Directions. Write the records out again exactly as they read, dropping any picture they hold.

(Data for this task Opens)

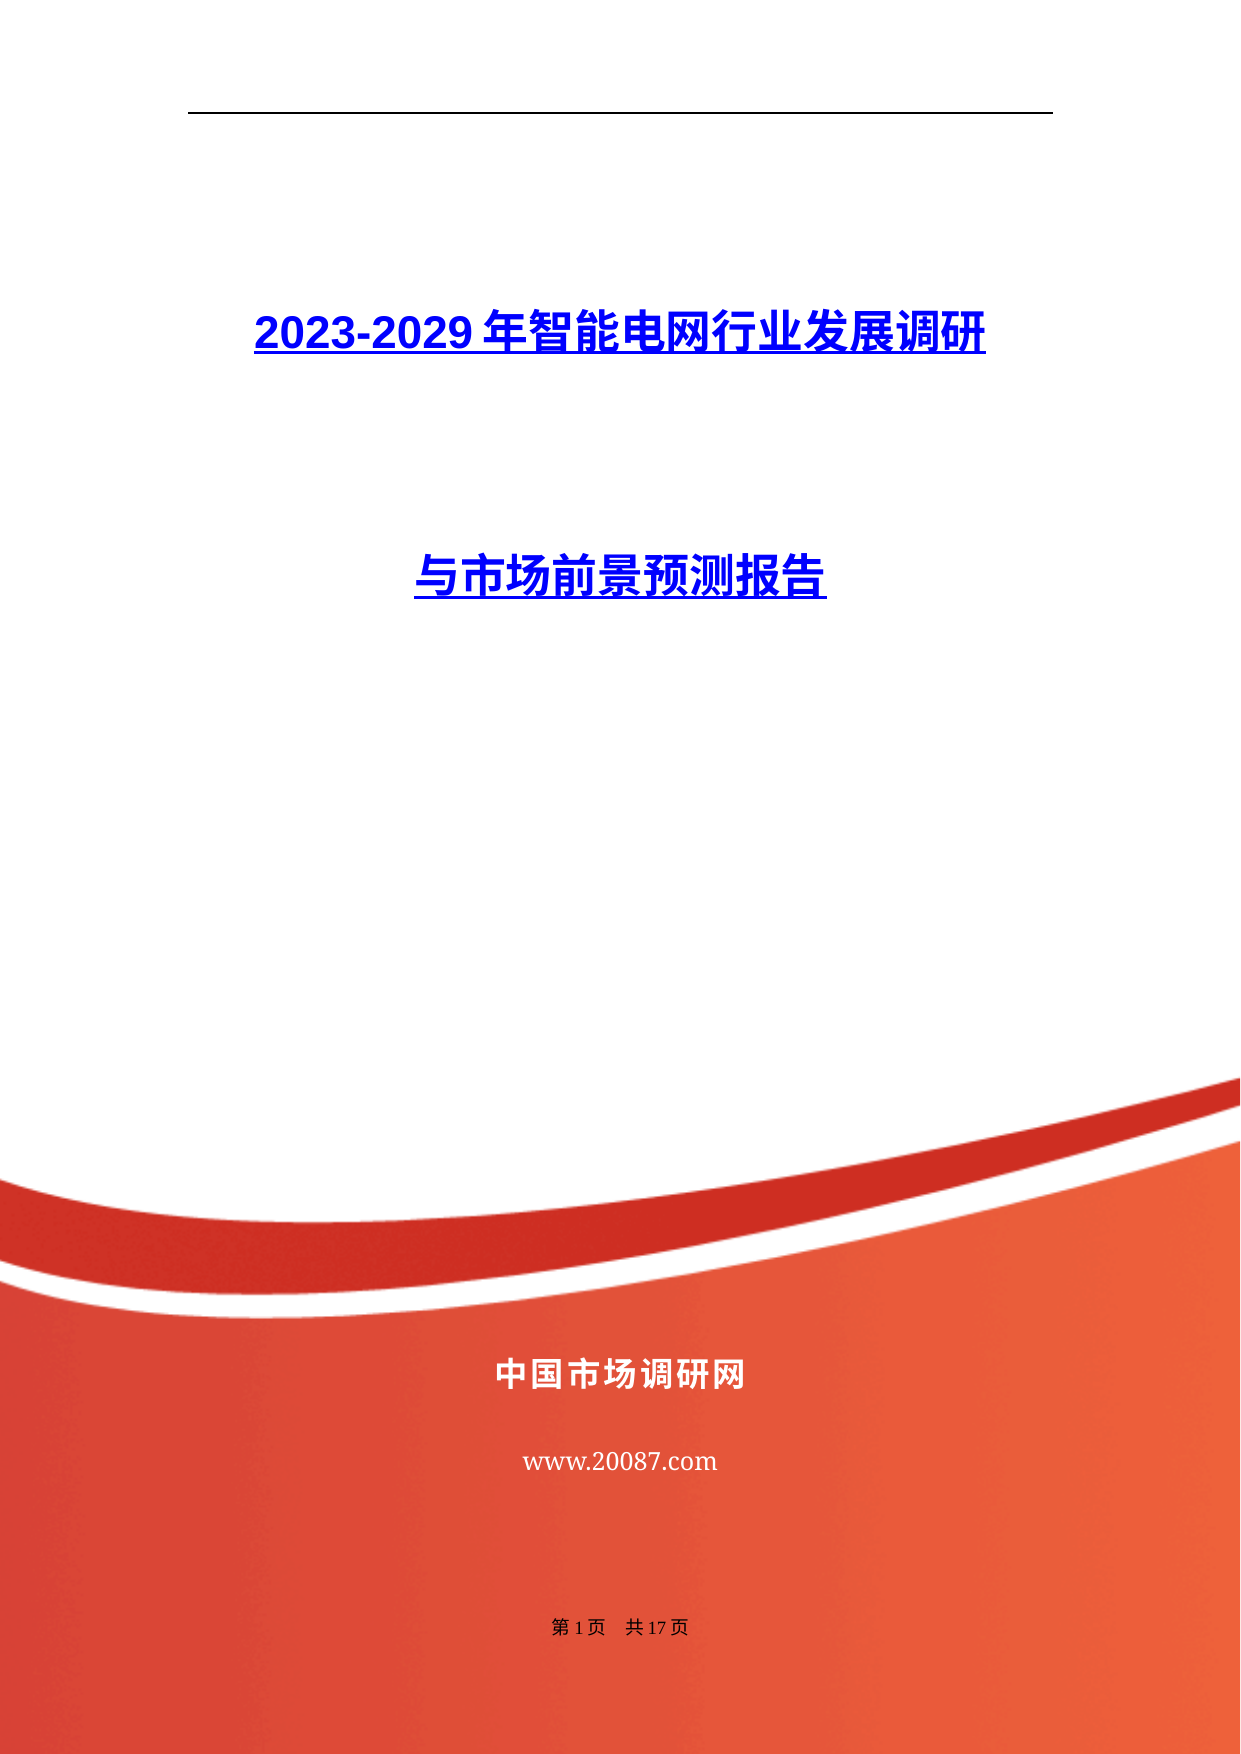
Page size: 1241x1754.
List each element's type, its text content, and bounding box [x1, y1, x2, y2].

subtitle 中国市场调研网 [187, 1339, 1053, 1404]
text www.20087.com [187, 1428, 1053, 1493]
table_header 2023-2029年智能电网行业发展调研与市场前景预测报告 [188, 207, 1053, 773]
picture [0, 1006, 1241, 1754]
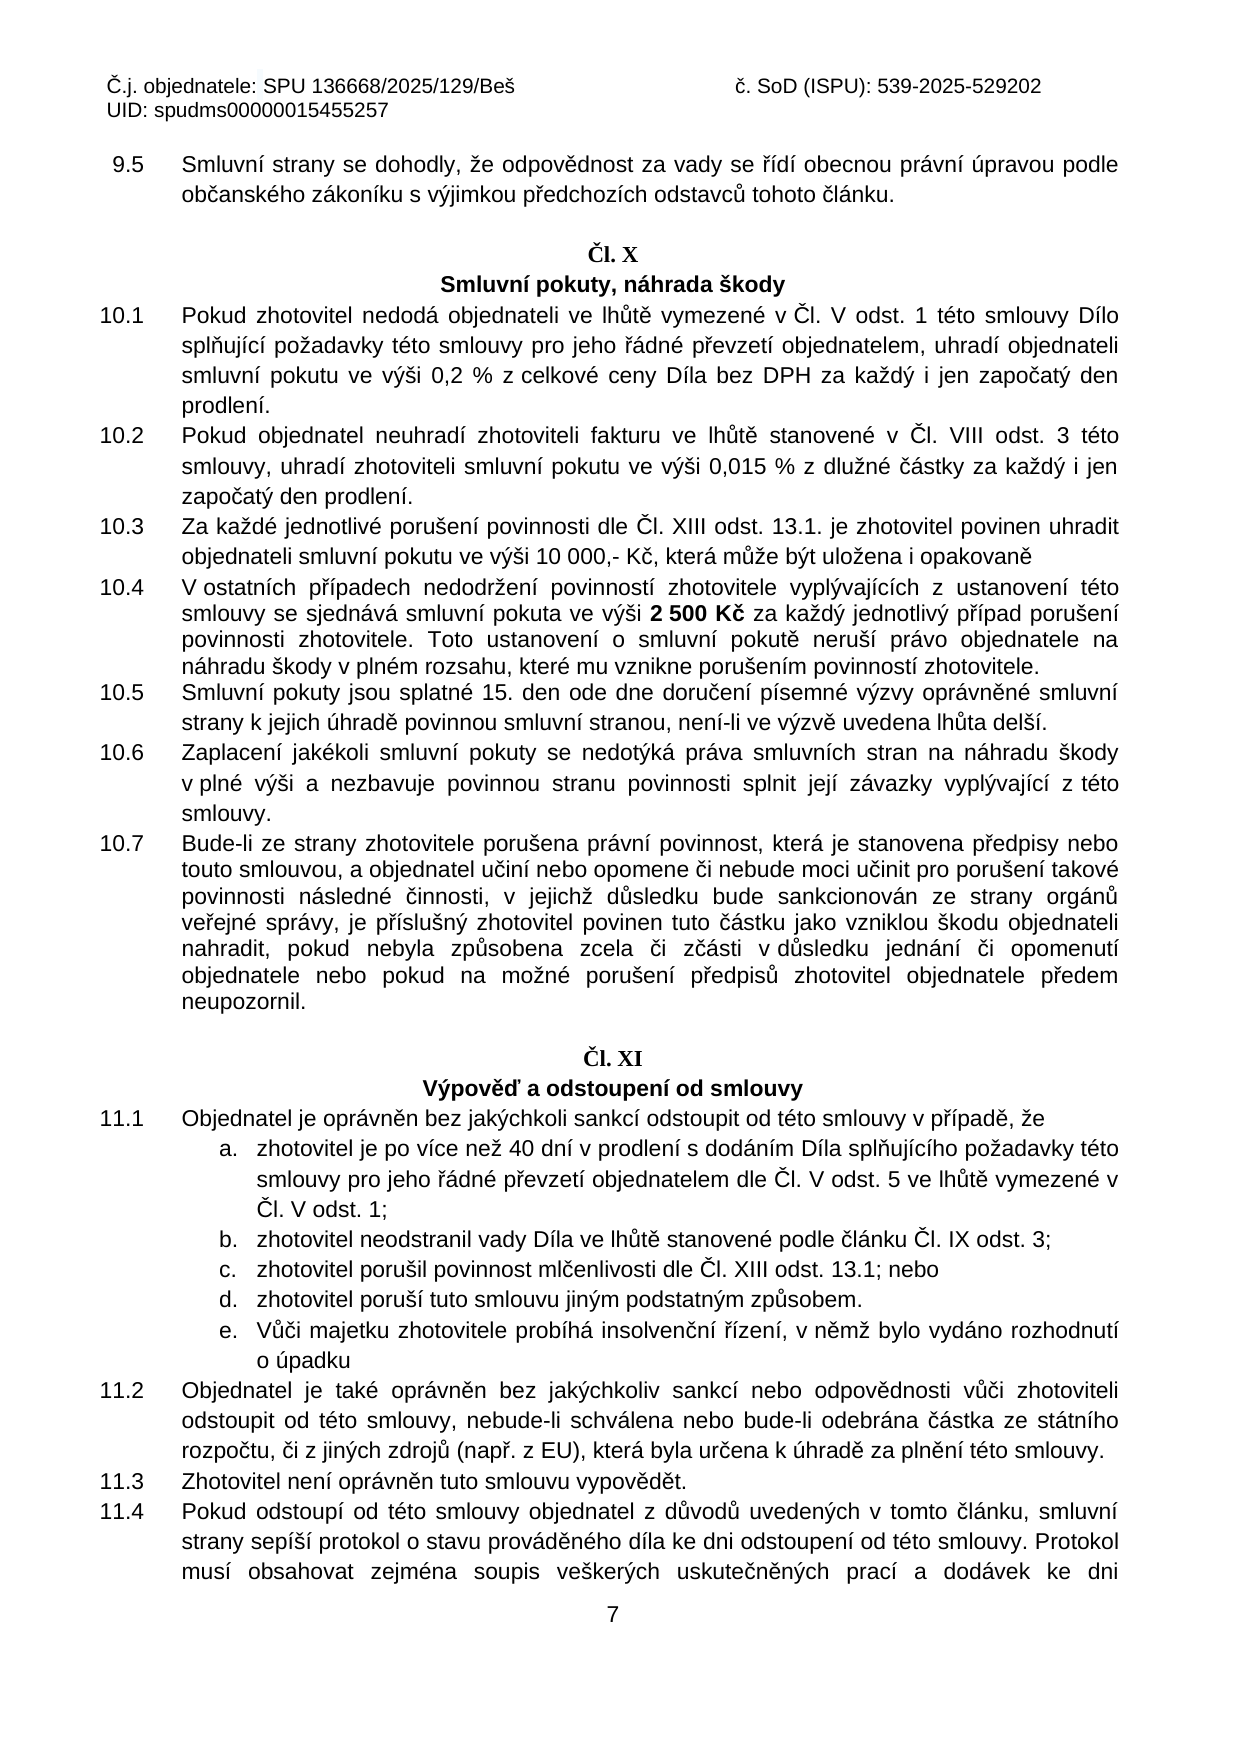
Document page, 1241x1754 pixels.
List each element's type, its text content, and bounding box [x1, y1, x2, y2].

(Data for this task Closes)

Exercise response.
Page size: 1241x1754.
List each element's type, its text content, and bounding box [x1, y1, x2, y2].

subtitle 中国市场调研网 [187, 1339, 1053, 1404]
text www.20087.com [187, 1428, 1053, 1493]
table_header 2023-2029年智能电网行业发展调研与市场前景预测报告 [188, 207, 1053, 773]
picture [0, 1006, 1241, 1754]
Document page, 1241x1754 pixels.
List each element's type, its text content, and bounding box [x1, y1, x2, y2].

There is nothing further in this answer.